SHORT PROBLEM -> Please gather every line in the listing that contains the string "wireOp".

DATA FOR PROCESSING ->
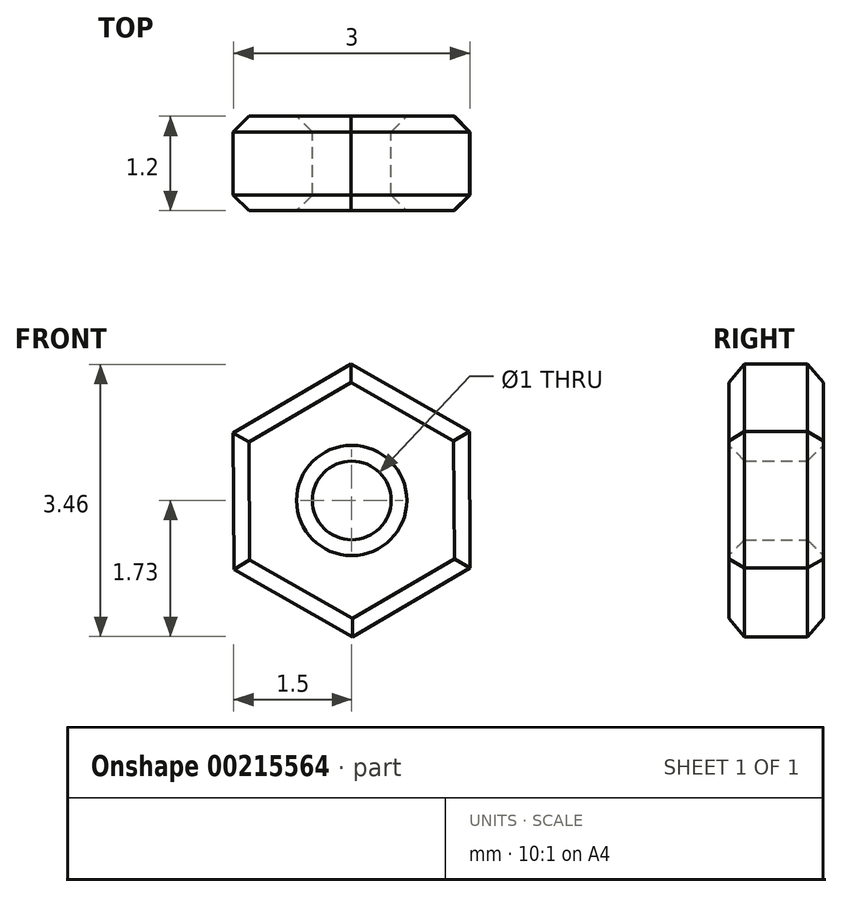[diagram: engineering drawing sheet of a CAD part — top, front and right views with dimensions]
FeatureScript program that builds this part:
annotation { "Feature Type Name" : "Feature", "Feature Type Description" : "" }
export const myFeature = defineFeature(function(context is Context, id is Id, definition is map)
    precondition{}
    {
        {
            var Q0;
            Q0=qCreatedBy(makeId("Front.planeOp"),FACE);
            var sketch = newSketch(context, id + "F0", { "sketchPlane" : qUnion([Q0])});
            skCircle(sketch, "E0", {"center": v(0, 0) * mm, "radius": 0.5 * mm});
            skPoint(sketch, "E1.0.midPoint", {"position": v(0.53, -0.93) * mm});
            skCircle(sketch, "E2.cCircle", {"center": v(0, 0) * mm, "radius": 1.5 * mm, "construction": true});
            skLineSegment(sketch, "E2.0", {"start": v(1.5, -0.86) * mm, "end": v(0, -1.73) * mm});
            skLineSegment(sketch, "E2.1", {"start": v(0, -1.73) * mm, "end": v(-1.5, -0.87) * mm});
            skLineSegment(sketch, "E2.2", {"start": v(-1.5, -0.87) * mm, "end": v(-1.5, 0.86) * mm});
            skLineSegment(sketch, "E2.3", {"start": v(-1.5, 0.86) * mm, "end": v(0, 1.73) * mm});
            skLineSegment(sketch, "E2.4", {"start": v(0, 1.73) * mm, "end": v(1.5, 0.87) * mm});
            skLineSegment(sketch, "E2.5", {"start": v(1.5, 0.87) * mm, "end": v(1.5, -0.86) * mm});
            skPoint(sketch, "E2.0.midPoint", {"position": v(0.76, -1.3) * mm});
            skSolve(sketch);
        }
        {
            var Q0;
            Q0 = qSketchRegion(id + "F0", true);
            extrude(context, id + "F1", {"entities" : qUnion([Q0]), "depth" : 1.2 * mm});
        }
        {
            var Q0;
            Q0=makeQuery(id+"F1.opExtrude","CAP_FACE",FACE,{"disambiguationData":[OSD([sQuery(id+"F0.wireOp",EDGE,"E0"),sQuery(id+"F0.wireOp",EDGE,"E2.0"),sQuery(id+"F0.wireOp",EDGE,"E2.1"),sQuery(id+"F0.wireOp",EDGE,"E2.2"),sQuery(id+"F0.wireOp",EDGE,"E2.3"),sQuery(id+"F0.wireOp",EDGE,"E2.4"),sQuery(id+"F0.wireOp",EDGE,"E2.5")])],"isStart":true});
            var Q1;
            Q1=makeQuery(id+"F1.opExtrude","CAP_FACE",FACE,{"disambiguationData":[OSD([sQuery(id+"F0.wireOp",EDGE,"E0"),sQuery(id+"F0.wireOp",EDGE,"E2.0"),sQuery(id+"F0.wireOp",EDGE,"E2.1"),sQuery(id+"F0.wireOp",EDGE,"E2.2"),sQuery(id+"F0.wireOp",EDGE,"E2.3"),sQuery(id+"F0.wireOp",EDGE,"E2.4"),sQuery(id+"F0.wireOp",EDGE,"E2.5")])],"isStart":false});
            chamfer(context, id + "F2", {"entities" : qUnion([Q0, Q1]), "width" : 0.2 * mm, "tangentPropagation" : true});
        }
    });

RESULT ->
            Q0=makeQuery(id+"F1.opExtrude","CAP_FACE",FACE,{"disambiguationData":[OSD([sQuery(id+"F0.wireOp",EDGE,"E0"),sQuery(id+"F0.wireOp",EDGE,"E2.0"),sQuery(id+"F0.wireOp",EDGE,"E2.1"),sQuery(id+"F0.wireOp",EDGE,"E2.2"),sQuery(id+"F0.wireOp",EDGE,"E2.3"),sQuery(id+"F0.wireOp",EDGE,"E2.4"),sQuery(id+"F0.wireOp",EDGE,"E2.5")])],"isStart":true});
            Q1=makeQuery(id+"F1.opExtrude","CAP_FACE",FACE,{"disambiguationData":[OSD([sQuery(id+"F0.wireOp",EDGE,"E0"),sQuery(id+"F0.wireOp",EDGE,"E2.0"),sQuery(id+"F0.wireOp",EDGE,"E2.1"),sQuery(id+"F0.wireOp",EDGE,"E2.2"),sQuery(id+"F0.wireOp",EDGE,"E2.3"),sQuery(id+"F0.wireOp",EDGE,"E2.4"),sQuery(id+"F0.wireOp",EDGE,"E2.5")])],"isStart":false});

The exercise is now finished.